Select every line in the records that contains the string "NewBodyOperationType", and copy each one. Matching is case-sensitive.

[Excerpt from a dataset]
#####

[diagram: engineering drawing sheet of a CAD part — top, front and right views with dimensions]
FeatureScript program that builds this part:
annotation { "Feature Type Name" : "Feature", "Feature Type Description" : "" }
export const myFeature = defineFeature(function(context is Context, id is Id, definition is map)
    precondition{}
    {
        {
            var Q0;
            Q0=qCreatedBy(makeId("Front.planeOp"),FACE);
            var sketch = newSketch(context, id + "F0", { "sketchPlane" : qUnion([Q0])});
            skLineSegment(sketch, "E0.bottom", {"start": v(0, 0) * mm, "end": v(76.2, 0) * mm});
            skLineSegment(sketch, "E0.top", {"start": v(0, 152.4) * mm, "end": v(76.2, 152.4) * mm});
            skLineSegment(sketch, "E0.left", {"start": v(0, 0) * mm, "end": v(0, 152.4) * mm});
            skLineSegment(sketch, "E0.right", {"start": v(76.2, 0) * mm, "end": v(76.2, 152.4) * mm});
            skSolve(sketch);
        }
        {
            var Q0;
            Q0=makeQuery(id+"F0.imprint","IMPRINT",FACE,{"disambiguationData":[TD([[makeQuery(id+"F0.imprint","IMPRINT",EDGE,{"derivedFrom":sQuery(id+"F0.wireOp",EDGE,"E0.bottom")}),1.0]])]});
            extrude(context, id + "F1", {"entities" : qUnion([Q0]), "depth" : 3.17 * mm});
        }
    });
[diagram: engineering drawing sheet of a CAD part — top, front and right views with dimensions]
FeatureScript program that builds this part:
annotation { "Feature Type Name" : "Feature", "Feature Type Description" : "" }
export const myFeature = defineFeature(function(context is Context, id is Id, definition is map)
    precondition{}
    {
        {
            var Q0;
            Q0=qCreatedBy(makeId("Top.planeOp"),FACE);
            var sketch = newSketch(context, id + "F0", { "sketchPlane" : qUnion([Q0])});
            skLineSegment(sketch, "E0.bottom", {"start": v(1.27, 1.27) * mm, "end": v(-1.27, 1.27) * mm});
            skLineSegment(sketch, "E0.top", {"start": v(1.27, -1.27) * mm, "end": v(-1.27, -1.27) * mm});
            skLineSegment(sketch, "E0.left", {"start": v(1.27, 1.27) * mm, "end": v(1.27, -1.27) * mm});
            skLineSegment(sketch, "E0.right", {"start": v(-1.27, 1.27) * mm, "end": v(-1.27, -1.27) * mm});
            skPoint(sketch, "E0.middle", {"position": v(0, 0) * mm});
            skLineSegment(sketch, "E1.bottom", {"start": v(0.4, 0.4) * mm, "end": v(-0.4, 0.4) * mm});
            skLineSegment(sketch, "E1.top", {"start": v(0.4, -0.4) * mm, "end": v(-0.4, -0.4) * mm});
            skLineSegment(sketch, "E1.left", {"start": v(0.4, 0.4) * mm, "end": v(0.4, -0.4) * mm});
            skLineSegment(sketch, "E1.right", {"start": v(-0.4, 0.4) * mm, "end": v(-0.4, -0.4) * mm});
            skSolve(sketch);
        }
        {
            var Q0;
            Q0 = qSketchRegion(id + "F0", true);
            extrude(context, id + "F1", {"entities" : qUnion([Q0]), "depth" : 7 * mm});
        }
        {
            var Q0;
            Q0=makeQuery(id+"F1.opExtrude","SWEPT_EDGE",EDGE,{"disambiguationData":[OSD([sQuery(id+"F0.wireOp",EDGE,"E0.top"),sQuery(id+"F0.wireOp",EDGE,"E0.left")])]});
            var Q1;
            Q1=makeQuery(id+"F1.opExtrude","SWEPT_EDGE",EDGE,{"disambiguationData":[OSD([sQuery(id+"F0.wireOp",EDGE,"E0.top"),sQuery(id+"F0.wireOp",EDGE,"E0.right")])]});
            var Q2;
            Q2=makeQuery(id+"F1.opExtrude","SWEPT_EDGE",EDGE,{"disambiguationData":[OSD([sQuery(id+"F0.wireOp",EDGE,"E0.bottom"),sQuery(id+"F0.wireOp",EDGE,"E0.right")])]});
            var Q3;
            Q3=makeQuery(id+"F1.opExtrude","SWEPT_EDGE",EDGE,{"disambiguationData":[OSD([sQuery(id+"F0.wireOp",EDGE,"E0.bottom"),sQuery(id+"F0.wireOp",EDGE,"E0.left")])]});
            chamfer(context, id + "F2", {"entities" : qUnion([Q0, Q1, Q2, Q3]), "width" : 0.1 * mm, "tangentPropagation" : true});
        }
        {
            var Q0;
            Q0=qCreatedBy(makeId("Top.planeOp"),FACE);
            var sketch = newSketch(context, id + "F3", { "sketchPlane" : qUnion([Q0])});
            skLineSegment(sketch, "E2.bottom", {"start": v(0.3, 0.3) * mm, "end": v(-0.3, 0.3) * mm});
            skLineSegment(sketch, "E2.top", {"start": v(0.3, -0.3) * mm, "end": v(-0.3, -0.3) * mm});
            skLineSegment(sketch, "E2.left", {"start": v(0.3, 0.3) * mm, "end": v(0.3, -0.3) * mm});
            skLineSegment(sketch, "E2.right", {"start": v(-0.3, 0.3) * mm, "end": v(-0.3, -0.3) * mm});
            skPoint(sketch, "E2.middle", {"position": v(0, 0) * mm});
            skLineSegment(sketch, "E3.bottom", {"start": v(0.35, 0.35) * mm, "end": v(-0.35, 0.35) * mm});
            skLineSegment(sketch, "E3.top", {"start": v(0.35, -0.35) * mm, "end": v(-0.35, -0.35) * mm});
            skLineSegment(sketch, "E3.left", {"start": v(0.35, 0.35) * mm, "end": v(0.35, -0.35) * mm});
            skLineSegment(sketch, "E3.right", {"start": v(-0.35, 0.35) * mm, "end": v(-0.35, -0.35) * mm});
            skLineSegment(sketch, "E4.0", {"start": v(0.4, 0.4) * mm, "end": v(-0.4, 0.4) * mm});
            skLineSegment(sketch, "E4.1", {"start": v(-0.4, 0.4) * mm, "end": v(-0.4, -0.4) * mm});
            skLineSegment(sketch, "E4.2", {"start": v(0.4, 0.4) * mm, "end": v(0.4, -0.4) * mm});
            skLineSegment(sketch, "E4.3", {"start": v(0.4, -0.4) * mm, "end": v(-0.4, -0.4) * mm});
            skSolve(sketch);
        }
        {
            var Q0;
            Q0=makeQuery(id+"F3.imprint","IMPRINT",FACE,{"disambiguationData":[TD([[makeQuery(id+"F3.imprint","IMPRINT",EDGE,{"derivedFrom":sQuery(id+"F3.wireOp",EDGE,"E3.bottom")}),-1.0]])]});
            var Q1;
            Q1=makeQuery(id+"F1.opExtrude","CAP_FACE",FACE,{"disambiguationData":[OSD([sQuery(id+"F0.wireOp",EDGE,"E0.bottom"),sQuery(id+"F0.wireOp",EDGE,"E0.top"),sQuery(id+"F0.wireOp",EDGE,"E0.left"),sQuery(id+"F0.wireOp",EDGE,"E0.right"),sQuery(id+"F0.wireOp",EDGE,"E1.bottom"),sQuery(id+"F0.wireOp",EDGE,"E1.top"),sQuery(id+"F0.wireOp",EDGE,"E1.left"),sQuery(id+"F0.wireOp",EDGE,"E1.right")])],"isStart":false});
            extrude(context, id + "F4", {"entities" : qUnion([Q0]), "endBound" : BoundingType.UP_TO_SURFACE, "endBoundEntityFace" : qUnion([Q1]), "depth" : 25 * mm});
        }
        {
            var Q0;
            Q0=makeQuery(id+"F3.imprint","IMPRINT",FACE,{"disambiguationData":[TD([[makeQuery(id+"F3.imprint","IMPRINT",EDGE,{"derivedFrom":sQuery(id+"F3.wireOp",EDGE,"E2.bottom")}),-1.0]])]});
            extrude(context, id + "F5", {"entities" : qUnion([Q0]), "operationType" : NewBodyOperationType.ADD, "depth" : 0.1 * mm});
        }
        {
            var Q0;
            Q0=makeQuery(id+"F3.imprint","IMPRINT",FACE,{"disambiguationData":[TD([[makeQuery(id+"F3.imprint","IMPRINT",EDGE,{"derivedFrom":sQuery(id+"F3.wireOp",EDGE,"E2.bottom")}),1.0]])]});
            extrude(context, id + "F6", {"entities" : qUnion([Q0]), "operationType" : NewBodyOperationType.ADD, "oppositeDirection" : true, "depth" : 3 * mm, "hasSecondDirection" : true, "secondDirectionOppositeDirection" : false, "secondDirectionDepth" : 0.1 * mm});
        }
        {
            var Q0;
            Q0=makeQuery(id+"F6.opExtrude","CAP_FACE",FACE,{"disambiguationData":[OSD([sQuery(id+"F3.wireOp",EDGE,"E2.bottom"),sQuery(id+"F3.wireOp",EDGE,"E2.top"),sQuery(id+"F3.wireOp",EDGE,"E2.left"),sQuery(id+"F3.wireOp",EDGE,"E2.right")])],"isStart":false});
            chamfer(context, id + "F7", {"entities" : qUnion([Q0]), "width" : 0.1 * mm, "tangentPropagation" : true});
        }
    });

#####

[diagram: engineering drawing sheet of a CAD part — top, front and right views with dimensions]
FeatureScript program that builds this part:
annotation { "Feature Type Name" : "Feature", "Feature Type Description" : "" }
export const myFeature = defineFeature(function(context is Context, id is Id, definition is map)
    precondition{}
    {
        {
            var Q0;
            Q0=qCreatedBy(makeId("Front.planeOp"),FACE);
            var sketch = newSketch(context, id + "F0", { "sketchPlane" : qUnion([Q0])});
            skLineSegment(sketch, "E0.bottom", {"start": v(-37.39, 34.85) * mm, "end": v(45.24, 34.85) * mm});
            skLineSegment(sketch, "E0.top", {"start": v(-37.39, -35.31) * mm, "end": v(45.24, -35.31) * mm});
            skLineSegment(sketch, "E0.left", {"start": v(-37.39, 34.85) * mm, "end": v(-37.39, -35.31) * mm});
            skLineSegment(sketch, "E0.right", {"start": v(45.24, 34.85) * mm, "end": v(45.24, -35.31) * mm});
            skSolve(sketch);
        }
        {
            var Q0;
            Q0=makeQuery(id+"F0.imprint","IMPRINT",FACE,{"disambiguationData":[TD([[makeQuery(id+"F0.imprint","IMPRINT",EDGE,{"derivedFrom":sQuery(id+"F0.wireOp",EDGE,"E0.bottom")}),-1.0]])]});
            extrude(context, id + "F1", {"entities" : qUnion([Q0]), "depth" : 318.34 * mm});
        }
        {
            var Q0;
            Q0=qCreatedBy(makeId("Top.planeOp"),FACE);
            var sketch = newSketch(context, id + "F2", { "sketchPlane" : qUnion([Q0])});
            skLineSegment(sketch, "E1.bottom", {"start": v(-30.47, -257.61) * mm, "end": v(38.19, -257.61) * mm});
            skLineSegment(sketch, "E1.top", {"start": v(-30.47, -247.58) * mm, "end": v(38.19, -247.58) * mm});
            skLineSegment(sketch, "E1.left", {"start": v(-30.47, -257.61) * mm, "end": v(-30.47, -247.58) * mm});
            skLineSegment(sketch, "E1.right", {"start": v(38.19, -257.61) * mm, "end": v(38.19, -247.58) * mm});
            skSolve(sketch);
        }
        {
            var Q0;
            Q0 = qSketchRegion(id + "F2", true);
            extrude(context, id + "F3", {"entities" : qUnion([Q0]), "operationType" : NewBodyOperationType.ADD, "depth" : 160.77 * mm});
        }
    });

#####

Finished task:
            extrude(context, id + "F5", {"entities" : qUnion([Q0]), "operationType" : NewBodyOperationType.ADD, "depth" : 0.1 * mm});
            extrude(context, id + "F6", {"entities" : qUnion([Q0]), "operationType" : NewBodyOperationType.ADD, "oppositeDirection" : true, "depth" : 3 * mm, "hasSecondDirection" : true, "secondDirectionOppositeDirection" : false, "secondDirectionDepth" : 0.1 * mm});
            extrude(context, id + "F3", {"entities" : qUnion([Q0]), "operationType" : NewBodyOperationType.ADD, "depth" : 160.77 * mm});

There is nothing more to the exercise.